With MIDI computers, music instruments, sound cards etc. can send and receive instructions from and to each other.
MIDI was born in the early 1980's when electronic instrument makers, primarily in the US and Japan, recognized that their instruments must be able to talk to one another.
After the details were worked out, manufacturers soon began to include electronic circuitry in their equipment that allowed them to understand the instructions MIDI used.
Before long, nearly every instrument maker in the world had adopted the standard, and though there have been refinements and modifications to MIDI along the way, even the earliest MIDI instruments are still capable enough to be used today.
Since its adoption, MIDI has dramatically changed the way music is created, performed and recorded.
MIDI is a universally accepted standard for communicating information about a musical performance by digital means.
It has both a hardware and software component, and though it could be used for sending information about many other things, such as the control of lighting in a theater, it was originally developed to transmit instructions about music.

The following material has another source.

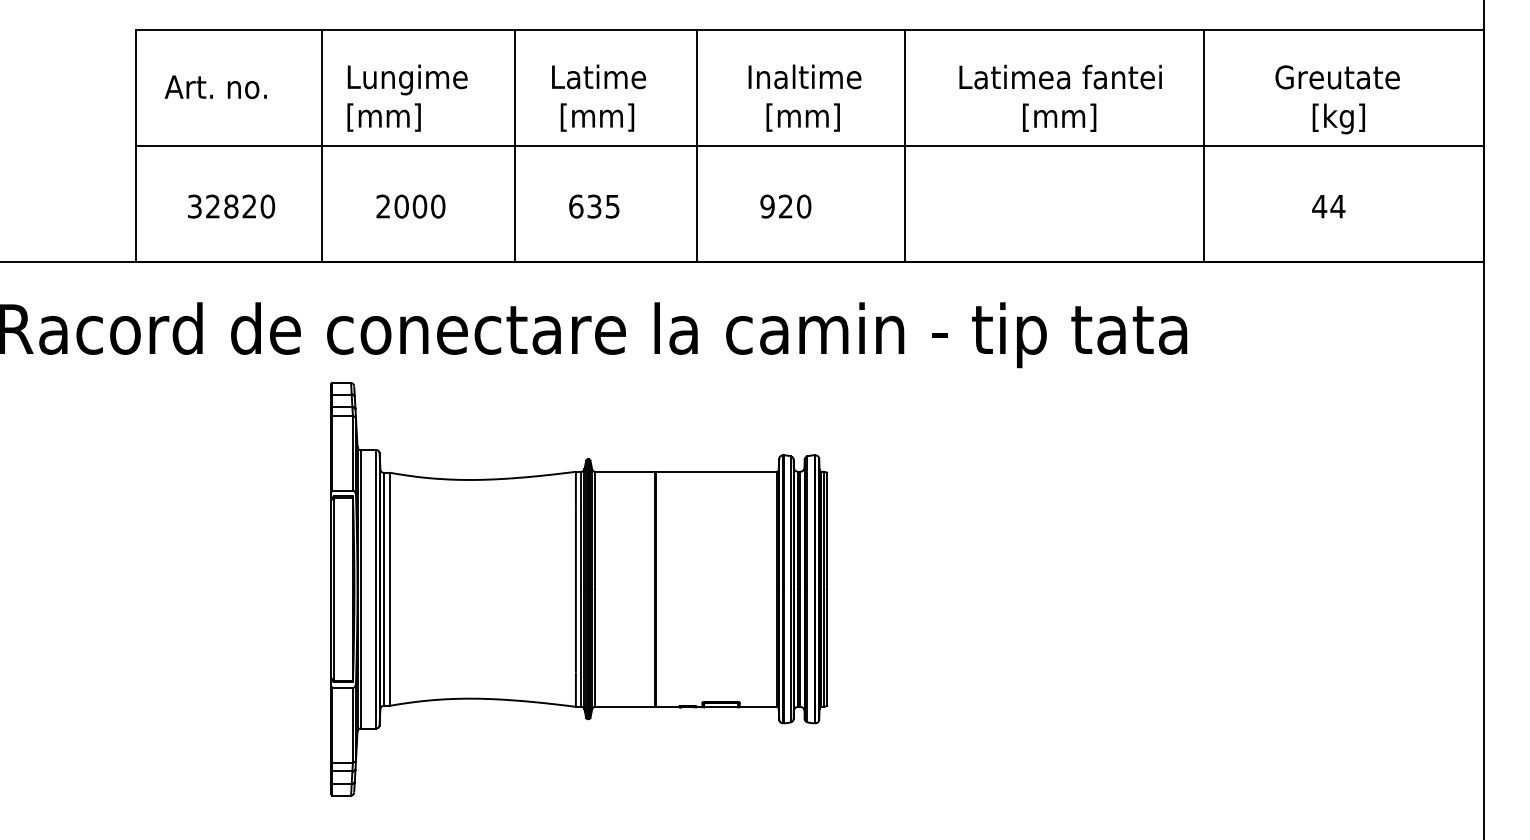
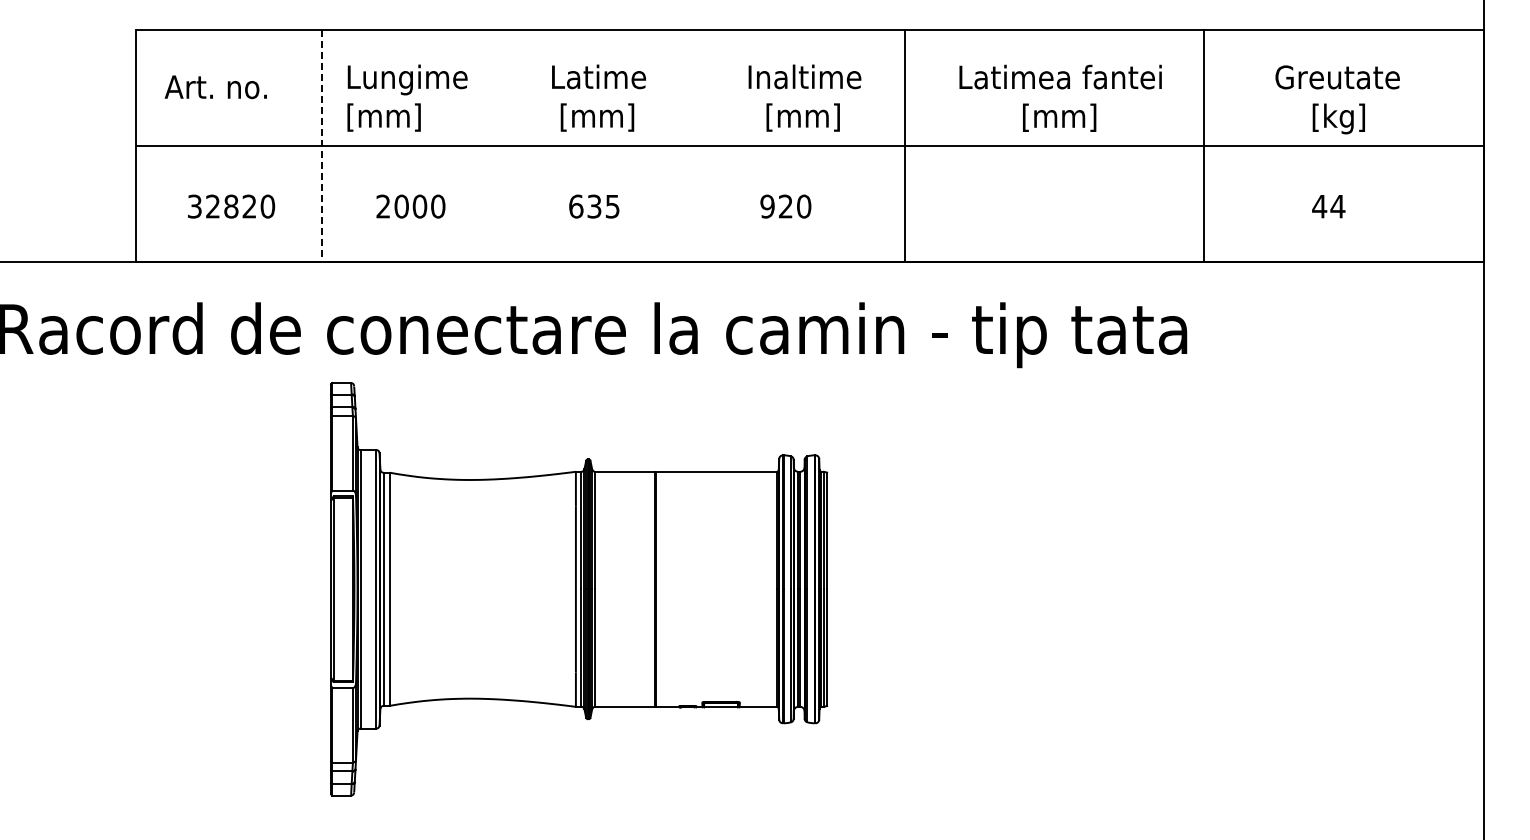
line at (514, 145): present -> none
line at (696, 145): present -> none
line at (321, 146): solid -> dashed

Like a music score MIDI transmits instructions that must be acted on by some device that can make sound.
While a piano or guitar player will interpret the music score and produce the sound required, in MIDI it is most likely a synthesizer or drum machine that will react to the information.
MIDI is used both for realtime control of devices; and as files, where all the instructions are saved to a computer file.
MIDI does not actually transmit sound electronically. Instead, its information is used in the sound-producing devices (synthesizers, drum machines, sound card etc.), that will create the sound you hear.
A MIDI transmission consists of a series of signals, called bits, that pass through a MIDI cable. These signals are electrical impulses that represent the 1's and 0's that make up the language of computers.
When the impulses reach their destination (a device) the device interprets them as a series of instructions that usually result in the production of a sound.
The bits in the MIDI transmission move at 31,250 per second, and are transmitted in a serial manner, meaning one after another.
Every bit does not represent a different note or event, however. Bits are grouped into strings of 10 to create MIDI messages.
MIDI messages are actually eight bits (= one byte).
When messages are being transmitted, two extra bits, called the stop and start bits, are added to the beginning and end of the byte, hence the 10 bit length of most events.
MIDI messages detail specific aspects of a musical performance:
• what notes should be heard
• how loud they should be
• what type of sound (trumpet, drum, flute) should play the notes, etc.
Together, MIDI messages represent an entire language of musical actions, and can be used to control all details of a complete symphony or a simple hymn.